It seems to me that a blurb from the conductor of the Nashville Symphony Pops orchestra is the wrong way to go when getting a recommendation for a funk/hipster/groove/lounge album. Said conductor, Jeff Steinberg, recommends James Hollihan’s The Funky Misfit in Ultraphonic Stereo
for its "melodic clarity, and harmonic sense." Great. But hipster funk designed for the lounge isn’t about craft. Never has been, never will be. It’s about groove. It’s about feeling. No one’s ever listened to Grant Green or Soulive and said, "Whoa... that’s one helluva b13 he worked into the melody over that dominant. What great harmonic sense." Nope. Listening to Grant Green is about feeling the 2 and 4.

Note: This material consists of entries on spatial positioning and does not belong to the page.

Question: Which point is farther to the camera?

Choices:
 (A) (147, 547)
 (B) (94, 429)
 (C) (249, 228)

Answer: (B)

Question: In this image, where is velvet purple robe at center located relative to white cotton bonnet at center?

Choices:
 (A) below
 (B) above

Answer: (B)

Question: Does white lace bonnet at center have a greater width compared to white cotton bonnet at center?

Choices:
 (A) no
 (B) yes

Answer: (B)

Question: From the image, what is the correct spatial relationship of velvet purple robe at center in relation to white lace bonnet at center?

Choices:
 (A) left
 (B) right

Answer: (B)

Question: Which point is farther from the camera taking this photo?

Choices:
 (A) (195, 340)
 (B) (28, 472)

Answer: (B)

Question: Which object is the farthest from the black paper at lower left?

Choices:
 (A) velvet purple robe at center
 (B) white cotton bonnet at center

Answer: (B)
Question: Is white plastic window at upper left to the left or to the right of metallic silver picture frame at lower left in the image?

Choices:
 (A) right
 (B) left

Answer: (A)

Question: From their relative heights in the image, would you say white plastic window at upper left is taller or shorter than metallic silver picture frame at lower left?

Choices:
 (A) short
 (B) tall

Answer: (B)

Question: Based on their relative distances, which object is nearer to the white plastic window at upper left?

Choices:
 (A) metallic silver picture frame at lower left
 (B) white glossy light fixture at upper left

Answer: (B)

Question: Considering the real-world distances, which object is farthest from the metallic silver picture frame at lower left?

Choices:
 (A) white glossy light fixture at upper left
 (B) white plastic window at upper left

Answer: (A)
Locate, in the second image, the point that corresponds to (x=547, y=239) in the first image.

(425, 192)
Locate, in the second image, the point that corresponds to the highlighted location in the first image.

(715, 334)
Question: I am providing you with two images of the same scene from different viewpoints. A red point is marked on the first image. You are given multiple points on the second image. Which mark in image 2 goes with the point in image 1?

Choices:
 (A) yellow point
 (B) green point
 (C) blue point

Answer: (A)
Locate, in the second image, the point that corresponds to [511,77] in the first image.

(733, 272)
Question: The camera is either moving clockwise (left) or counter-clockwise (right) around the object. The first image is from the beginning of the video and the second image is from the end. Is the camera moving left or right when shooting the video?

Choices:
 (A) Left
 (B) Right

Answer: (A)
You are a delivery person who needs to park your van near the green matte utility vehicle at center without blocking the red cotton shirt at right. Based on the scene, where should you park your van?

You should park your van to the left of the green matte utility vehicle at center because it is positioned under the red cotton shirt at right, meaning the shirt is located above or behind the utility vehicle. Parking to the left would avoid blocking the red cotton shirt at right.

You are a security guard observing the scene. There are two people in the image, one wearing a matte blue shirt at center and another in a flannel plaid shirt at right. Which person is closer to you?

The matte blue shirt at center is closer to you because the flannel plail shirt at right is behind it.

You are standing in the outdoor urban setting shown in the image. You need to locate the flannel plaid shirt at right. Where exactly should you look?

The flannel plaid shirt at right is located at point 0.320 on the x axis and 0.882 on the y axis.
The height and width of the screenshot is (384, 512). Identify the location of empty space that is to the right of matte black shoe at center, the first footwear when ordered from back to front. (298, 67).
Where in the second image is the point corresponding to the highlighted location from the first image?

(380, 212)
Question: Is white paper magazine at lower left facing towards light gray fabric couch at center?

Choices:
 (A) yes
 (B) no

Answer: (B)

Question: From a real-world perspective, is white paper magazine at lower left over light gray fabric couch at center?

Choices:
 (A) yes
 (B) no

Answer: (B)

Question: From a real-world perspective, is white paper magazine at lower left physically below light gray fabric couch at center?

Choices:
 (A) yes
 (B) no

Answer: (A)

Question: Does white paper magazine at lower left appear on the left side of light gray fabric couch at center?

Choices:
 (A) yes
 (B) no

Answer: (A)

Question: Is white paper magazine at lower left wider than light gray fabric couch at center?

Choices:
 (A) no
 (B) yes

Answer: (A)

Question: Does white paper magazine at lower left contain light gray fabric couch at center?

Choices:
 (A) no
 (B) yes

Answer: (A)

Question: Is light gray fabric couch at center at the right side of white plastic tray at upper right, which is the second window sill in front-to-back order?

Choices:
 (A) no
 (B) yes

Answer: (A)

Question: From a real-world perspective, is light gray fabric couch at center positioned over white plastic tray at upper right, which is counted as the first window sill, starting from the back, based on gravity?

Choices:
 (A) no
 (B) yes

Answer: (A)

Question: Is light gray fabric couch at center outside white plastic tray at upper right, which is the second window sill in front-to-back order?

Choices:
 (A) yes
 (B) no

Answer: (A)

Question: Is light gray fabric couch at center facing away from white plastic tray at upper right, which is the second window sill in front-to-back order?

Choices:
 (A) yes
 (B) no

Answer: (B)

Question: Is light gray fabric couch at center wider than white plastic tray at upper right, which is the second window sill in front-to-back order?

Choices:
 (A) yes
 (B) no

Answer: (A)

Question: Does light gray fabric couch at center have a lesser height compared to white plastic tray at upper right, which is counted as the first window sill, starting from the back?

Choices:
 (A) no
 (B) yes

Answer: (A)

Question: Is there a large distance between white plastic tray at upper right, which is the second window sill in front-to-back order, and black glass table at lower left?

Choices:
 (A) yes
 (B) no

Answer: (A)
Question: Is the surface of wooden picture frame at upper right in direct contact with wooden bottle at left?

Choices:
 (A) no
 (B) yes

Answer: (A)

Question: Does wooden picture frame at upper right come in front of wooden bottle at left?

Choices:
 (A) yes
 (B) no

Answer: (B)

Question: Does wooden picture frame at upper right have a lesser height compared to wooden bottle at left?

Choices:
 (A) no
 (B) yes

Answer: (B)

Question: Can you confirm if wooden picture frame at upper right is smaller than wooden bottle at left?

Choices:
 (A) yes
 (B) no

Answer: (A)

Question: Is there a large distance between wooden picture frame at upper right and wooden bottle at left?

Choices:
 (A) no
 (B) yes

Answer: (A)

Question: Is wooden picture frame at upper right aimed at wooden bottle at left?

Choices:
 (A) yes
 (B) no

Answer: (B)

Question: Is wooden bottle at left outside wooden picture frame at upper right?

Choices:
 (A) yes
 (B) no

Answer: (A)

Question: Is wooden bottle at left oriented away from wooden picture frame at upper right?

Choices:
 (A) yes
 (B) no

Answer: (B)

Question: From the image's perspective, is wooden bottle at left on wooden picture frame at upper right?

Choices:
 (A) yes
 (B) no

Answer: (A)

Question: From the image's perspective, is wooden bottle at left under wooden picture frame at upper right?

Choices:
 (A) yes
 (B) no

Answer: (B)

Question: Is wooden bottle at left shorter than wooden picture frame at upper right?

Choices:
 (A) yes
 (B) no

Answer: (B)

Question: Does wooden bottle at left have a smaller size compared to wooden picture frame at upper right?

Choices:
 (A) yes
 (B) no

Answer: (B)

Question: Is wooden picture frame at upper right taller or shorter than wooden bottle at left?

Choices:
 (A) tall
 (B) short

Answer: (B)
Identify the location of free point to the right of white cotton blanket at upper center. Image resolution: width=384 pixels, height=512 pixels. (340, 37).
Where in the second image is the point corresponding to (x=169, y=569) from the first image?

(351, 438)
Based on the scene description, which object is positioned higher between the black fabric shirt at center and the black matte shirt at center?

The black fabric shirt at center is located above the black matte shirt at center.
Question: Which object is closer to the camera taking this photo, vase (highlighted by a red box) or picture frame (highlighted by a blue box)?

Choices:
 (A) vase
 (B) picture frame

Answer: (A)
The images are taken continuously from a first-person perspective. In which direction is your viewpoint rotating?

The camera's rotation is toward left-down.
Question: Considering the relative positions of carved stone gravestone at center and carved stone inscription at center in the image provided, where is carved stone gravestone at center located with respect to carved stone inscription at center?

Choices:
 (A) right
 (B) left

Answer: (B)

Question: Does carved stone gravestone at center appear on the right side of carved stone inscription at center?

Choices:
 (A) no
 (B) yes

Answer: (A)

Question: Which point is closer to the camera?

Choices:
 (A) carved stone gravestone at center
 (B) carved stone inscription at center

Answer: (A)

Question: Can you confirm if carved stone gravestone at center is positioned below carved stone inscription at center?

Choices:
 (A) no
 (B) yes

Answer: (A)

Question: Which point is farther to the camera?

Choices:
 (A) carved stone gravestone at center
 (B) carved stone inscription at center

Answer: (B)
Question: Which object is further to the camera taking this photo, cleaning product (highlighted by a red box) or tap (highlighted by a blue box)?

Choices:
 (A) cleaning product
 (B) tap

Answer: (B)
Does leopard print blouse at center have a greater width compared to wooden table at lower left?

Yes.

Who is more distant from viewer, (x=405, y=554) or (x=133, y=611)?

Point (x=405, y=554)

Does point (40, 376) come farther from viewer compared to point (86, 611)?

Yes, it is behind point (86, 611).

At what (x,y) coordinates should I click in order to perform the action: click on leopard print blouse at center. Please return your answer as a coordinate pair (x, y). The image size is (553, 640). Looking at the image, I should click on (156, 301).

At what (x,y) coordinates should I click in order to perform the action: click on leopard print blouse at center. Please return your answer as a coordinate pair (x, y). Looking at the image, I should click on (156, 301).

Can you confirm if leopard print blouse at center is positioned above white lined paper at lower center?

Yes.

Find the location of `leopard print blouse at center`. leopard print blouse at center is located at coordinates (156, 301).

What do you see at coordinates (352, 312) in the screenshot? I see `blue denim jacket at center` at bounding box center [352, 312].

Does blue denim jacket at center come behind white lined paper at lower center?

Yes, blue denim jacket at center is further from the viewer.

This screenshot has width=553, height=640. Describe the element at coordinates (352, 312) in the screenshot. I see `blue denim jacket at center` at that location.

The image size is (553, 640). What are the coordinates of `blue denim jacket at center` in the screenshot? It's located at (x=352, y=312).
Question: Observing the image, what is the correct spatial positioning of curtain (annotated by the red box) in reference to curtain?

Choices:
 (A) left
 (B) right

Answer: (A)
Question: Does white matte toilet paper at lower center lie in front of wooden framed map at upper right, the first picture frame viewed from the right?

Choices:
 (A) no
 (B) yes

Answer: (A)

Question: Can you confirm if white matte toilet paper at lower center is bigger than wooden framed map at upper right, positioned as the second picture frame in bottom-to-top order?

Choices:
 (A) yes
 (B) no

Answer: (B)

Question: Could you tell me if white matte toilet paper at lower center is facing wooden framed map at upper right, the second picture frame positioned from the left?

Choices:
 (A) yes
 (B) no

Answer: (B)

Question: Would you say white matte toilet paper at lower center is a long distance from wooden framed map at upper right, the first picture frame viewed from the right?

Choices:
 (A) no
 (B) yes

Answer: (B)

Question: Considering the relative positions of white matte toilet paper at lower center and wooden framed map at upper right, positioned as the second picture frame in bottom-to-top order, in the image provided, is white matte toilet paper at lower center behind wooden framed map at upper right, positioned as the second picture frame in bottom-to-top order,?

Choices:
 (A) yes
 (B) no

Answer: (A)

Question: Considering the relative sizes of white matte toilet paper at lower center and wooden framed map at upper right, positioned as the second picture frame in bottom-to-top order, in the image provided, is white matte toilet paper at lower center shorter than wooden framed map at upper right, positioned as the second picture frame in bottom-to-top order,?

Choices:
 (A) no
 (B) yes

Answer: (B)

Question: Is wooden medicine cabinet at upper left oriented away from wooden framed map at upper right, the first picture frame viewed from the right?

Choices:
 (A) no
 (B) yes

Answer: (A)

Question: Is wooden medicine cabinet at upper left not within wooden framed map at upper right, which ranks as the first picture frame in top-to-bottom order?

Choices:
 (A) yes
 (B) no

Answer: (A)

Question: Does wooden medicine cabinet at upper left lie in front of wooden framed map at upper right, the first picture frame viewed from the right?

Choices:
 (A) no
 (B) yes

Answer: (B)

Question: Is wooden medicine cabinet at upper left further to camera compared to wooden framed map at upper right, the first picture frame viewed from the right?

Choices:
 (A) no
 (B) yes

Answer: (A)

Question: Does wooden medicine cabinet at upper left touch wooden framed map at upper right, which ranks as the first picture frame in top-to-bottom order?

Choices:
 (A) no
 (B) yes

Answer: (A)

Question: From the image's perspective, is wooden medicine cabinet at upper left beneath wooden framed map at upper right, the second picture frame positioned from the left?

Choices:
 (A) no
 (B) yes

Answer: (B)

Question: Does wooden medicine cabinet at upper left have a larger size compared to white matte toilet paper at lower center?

That’s the problem with The Funky Misfit
. It tries so hard to be clever and hip at the same time that it winds up being neither. It’s fun, it grooves mildly, and it sounds like an imitation of hipster lounge music. Not a bad imitation, but an imitation nonetheless. Lounge music is not the place to display your chops as an arranger and/or composer.
The album begins with the title track. It’s the highlight of the disc. A strong, syncopated bass loop augmented by angular percussion kicks off the album. When the keys enter, it’s hard not to shake the ol’ moneymaker a bit. Unfortunately, it’s downhill from here. "Groove Deville," the second track, could be good. Mixing a bit of recent Jimmy Smith with some smoother sounds, it’s certainly promising, but the groove has gone somewhere and doesn’t return for the rest of the album. The airy percussion and slippery bass never quite mesh, and without a solid rhythm section the whole thing is built quite tenuously.
From then on, we’re left with the worst of Wes Montgomery, Earl Klugh, horribly corny string arrangements and a laughably bad attempt at samba with "It Came From Brazil," which should have been titled "It Came From an Episode of Love Boat."
This album is why lounge, groove, hipster, and funk are all words that aren’t taken very seriously.